Could you copy the material below word for word, everything from the line containing "social at (111, 217): social -> short" down to the line containing "náhradní výrobky: výrobky -> pepttidy", with both of those lines included?

=== Material shown ===

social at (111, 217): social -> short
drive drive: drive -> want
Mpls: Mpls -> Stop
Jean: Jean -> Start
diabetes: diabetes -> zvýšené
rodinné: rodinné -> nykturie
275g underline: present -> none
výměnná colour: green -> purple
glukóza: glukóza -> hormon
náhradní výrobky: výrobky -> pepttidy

===
=== Material shown ===

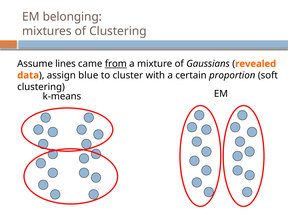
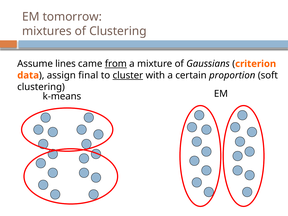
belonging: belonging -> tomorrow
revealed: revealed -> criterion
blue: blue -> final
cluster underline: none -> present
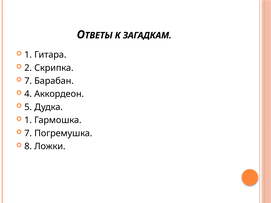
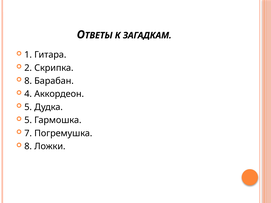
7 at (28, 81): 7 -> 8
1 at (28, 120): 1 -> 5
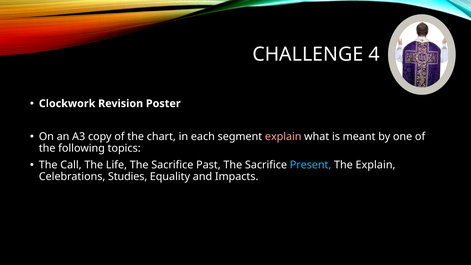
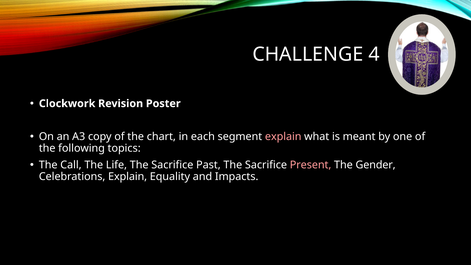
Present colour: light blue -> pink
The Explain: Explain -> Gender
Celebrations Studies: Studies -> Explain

===

=== Complete answer ===
social at (111, 217): social -> short
drive drive: drive -> want
Mpls: Mpls -> Stop
Jean: Jean -> Start
diabetes: diabetes -> zvýšené
rodinné: rodinné -> nykturie
275g underline: present -> none
výměnná colour: green -> purple
glukóza: glukóza -> hormon
náhradní výrobky: výrobky -> pepttidy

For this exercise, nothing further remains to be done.